Pan Seared Haddock with Pear and Jalapeno Chutney
For Tuesday night’s meal, my dinner partner provided me with two ears of sweet corn, several pears and a head of broccoli, all from local farms. What a fun challenge!
Thus I give you a Pan Seared Haddock Topped with a Pear and Jalapeno Chutney, served on top of a bed of Mexican Cauliflower Rice.
Mexican Cauliflower Rice
Ingredients
• 3 cups cauliflower rice , cooked or uncooked
• 1/2 teaspoon garlic powder
• 1/2 teaspoon ground turmeric
• 1/2 teaspoon fine sea salt
• 1/4 teaspoon ground coriander
• 1 tablespoon vegetable oil
• 1 cup cheddar cheese , finely shredded
• 2 tablespoon lemon juice
• 1 cup peas , cooked
• 1 cup corn , cooked. I mixed olive oil with cumin, salt, pepper and chili powder, coated 2 ears of corn and grilled it till slightly blackened
Instructions
1. In a small bowl, combine garlic powder, turmeric, fine sea salt and coriander. Set aside.

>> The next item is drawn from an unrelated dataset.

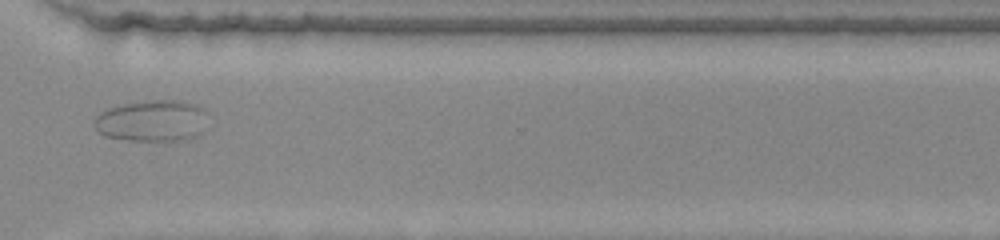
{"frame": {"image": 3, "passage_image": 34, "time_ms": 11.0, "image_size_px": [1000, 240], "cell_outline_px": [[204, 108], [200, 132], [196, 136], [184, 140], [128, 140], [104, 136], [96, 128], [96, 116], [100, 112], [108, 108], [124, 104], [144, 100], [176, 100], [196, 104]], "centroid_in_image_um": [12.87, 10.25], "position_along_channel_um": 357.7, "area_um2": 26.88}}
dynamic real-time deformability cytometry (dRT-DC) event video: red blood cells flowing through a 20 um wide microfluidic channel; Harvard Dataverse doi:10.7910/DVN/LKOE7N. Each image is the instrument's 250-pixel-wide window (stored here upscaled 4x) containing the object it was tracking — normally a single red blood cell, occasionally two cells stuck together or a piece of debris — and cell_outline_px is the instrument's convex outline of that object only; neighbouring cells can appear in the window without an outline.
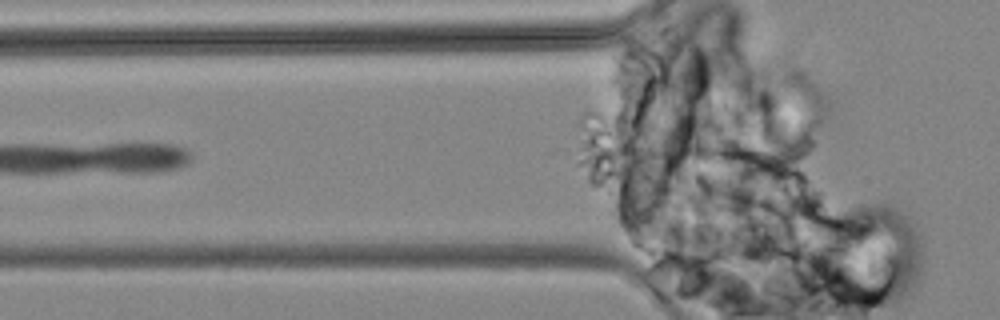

2. Toss raw or cooked cauliflower rice with vegetable oil and lemon juice. We liked it raw. Just chop or fool process the cauliflower into grain-sized pieces.
3. Add dry spice mix, tossing to coat.
4. Toss in cheddar cheese cooked peas and corn. If using cooked cauliflower, toss the mixture instead of stirring to prevent the mixture from getting mushy.
Pear and Jalapeno Chutney
Ingredients
• 1 tablespoon olive oil
• 1⁄3 cup chopped red onion
• 2 -3 tablespoons fresh orange juice
• 2 tablespoons fresh lemon juice
• 2 tablespoons dry white wine
• I used about 2 tablespoons of agave, as I don’t like sweet chutneys. Add whatever sweetener you like.
• 1 -2 teaspoon lemon zest
• 3 medium-hard pears, peeled and diced (about 2 cups)
• 3 tablespoons chopped scallions, both white and green parts
• 1 jalapeno, seeded and minced
• 1/2 cup diced red pepper
Directions
• Heat the oil in a large saucepan and add the onion. Cook, stirring constantly for 1 minute.
• Add the orange and lemon juices, wine, agave/sugar, and lemon zest. Cook over high heat, stirring frequently, until the juices are reduced by half.
• Stir in the pears. Continue cooking over medium-high heat until the pears are cooked through, but still have some texture, 5 to 10 minutes.
• Place the mixture in a bowl and let cool. Stir in the scallions, jalapeno, red pepper
• Remove from the heat and top each serving of fish
Pan Fried Haddock (or any white fish)
Create your dredge with whatever seasonings you like. I used flour, salt, pepper, paprika and garlic powder. Dry the fish and coat with the dredge. In a cast iron skillet, heat enough olive oil (or the oil of your liking) to a shimmer. Cook about 2-3 minutes a side.